Sunday, June 24, 2012

Life goes on, and so does life expectancy

Life expectancy is a funny thing.  It's a pretty often quoted statistic that not many people realize is just that - a statistic.  It's also fairly misunderstood, in that many people presume it's static.

Truthfully, your life expectancy changes over the course of your life based on how long you've already lived. Most people accept this as making sense once it's pointed out, but it's not often the first thought people have when they here it (and journalist's are ABYSMAL at clarifying the "at birth" part of most life expectancy estimates).  Anyway, this week posted this chart, which I think illustrates the changes nicely.  I didn't check all the other data they put on there (though I was surprised to see how low the median age for first divorces is), but I thought the overall affect was quite informative.
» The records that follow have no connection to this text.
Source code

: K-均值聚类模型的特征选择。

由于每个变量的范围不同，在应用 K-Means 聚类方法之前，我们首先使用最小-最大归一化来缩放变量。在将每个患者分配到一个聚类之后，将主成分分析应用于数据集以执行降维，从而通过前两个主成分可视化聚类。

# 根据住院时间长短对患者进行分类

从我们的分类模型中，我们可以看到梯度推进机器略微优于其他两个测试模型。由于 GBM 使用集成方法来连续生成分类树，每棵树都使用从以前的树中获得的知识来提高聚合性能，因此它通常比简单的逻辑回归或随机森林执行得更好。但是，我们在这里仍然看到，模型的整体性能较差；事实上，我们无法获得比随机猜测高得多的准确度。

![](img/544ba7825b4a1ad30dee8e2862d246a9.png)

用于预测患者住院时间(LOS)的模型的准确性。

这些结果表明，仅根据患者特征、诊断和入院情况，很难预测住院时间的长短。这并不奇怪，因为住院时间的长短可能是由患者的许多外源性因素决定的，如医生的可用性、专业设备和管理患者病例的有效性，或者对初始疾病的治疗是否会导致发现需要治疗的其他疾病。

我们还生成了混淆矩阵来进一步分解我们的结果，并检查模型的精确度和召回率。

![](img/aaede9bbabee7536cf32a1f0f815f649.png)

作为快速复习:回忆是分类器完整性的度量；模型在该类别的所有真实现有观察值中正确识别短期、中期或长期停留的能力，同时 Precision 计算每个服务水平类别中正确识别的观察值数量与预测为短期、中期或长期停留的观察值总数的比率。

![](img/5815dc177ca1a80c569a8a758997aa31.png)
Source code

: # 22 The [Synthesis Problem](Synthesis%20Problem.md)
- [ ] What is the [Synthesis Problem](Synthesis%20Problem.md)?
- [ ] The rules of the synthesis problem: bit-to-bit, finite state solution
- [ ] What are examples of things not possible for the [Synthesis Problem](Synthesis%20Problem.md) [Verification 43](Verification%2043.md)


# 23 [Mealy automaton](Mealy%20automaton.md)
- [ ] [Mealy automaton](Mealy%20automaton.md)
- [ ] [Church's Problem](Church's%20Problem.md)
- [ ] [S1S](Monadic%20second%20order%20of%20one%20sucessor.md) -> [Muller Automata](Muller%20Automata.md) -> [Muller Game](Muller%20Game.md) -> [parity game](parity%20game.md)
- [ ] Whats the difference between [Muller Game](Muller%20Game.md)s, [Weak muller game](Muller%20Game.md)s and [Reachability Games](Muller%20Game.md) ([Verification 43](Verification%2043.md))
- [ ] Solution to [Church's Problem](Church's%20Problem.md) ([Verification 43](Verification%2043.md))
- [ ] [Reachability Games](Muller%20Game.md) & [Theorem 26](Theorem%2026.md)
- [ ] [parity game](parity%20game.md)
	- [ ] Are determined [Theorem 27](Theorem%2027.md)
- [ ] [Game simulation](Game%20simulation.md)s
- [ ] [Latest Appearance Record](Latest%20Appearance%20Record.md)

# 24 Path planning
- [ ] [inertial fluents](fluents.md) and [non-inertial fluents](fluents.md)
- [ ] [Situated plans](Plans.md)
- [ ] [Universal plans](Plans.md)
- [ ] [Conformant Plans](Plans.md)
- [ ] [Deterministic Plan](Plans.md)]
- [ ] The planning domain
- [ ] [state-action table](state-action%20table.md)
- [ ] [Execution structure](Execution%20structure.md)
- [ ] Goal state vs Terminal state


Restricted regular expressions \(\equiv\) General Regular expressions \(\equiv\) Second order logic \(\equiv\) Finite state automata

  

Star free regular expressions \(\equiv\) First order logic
In particular, I like the beginning of the chart, where it shows that if you make it beyond your first year, you actually get a bump up pretty quickly.  Infant mortality is not often thought of as affecting overall life expectancy in developed countries, but it does.


  1. Is that or ?

    Anyway, a couple of thoughts:

    Accidental events are the biggest killer up to age 25. (I assume the chart means all accidents, not transportation-related accidents...)

    Do the heights of the hashed-regions under the solid lines mean anything? The "46% of deaths in this age group" is shorter than the "17% of deaths in this age group" region.

    1. .org

      I fixed it....was relieved to see the .com version wasn't something really disturbing.

      I couldn't find a good explanation for the chart, but my guess is the hashed in regions only represent the interval mentioned, and then the above factoids are about that whole age group, as opposed to anything related to the factoid.

  2. Aubrey de Gray believes that the first person who will live to be 1000 has already be born. He's a very smart guy and mskes some fascinating points, but I have always wondered if he didn't originally get tricked by the improved health for children pushing up the average, and then working hard to justify what he had already believed.

    Life expectancy in the US was 46 in 1900. Infant mortality, epidemic, sanitation, and antibiotics have pushed the major changes in that.